* _Assignment_
Give the data again exactly, without images.

* _Information shown_
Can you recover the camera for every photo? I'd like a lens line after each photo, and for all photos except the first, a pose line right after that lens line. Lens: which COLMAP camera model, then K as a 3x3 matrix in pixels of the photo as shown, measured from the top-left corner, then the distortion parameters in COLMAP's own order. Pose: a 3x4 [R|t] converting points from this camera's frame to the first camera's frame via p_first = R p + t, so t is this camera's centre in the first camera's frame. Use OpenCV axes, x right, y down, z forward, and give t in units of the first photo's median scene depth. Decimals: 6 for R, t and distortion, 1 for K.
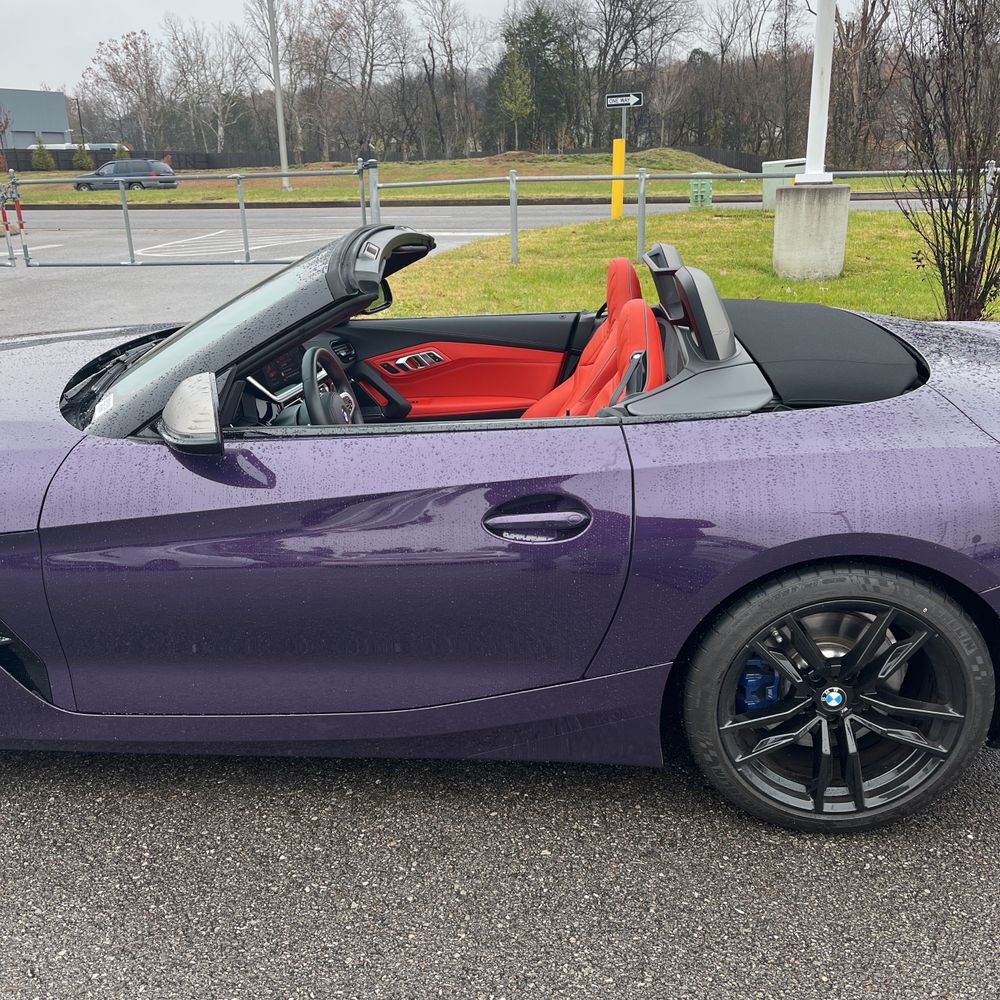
lens RADIAL K [[1007.1, 0, 492.3], [0, 1007.1, 508.6], [0, 0, 1]] dist [0.004726, 0.035743]
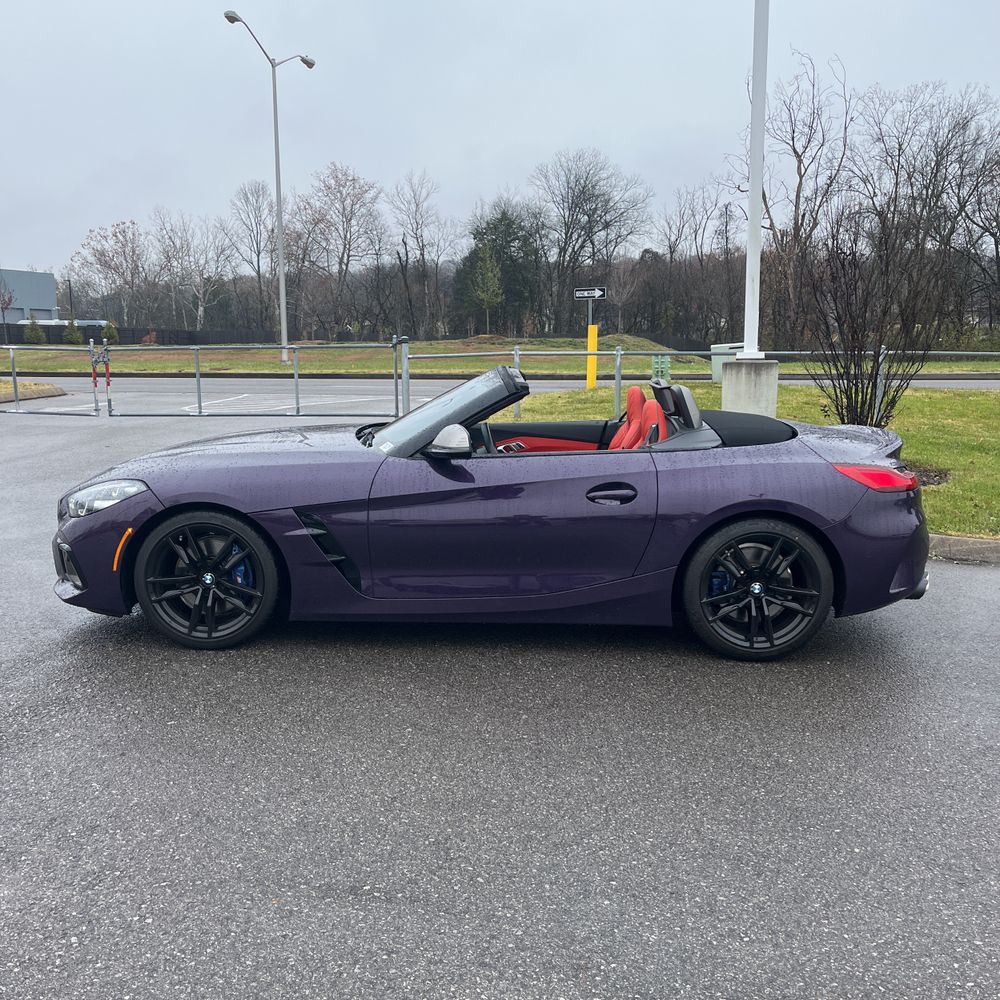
lens RADIAL K [[997.4, 0, 496.4], [0, 997.4, 509.7], [0, 0, 1]] dist [0.041040, -0.032623]
pose [[0.999034, 0.011364, 0.042441, -0.051719], [-0.004132, 0.985992, -0.166744, 0.071157], [-0.043742, 0.166408, 0.985086, -0.187838]]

* _Task result_
Can you recover the camera for every photo? I'd like a lens line after each photo, and for all photos except the first, a pose line right after that lens line. Lens: which COLMAP camera model, then K as a 3x3 matrix in pixels of the photo as shown, measured from the top-left corner, then the distortion parameters in COLMAP's own order. Pose: a 3x4 [R|t] converting points from this camera's frame to the first camera's frame via p_first = R p + t, so t is this camera's centre in the first camera's frame. Use OpenCV axes, x right, y down, z forward, and give t in units of the first photo's median scene depth. Decimals: 6 for R, t and distortion, 1 for K.
lens RADIAL K [[1007.1, 0, 492.3], [0, 1007.1, 508.6], [0, 0, 1]] dist [0.004726, 0.035743]
lens RADIAL K [[997.4, 0, 496.4], [0, 997.4, 509.7], [0, 0, 1]] dist [0.041040, -0.032623]
pose [[0.999034, 0.011364, 0.042441, -0.051719], [-0.004132, 0.985992, -0.166744, 0.071157], [-0.043742, 0.166408, 0.985086, -0.187838]]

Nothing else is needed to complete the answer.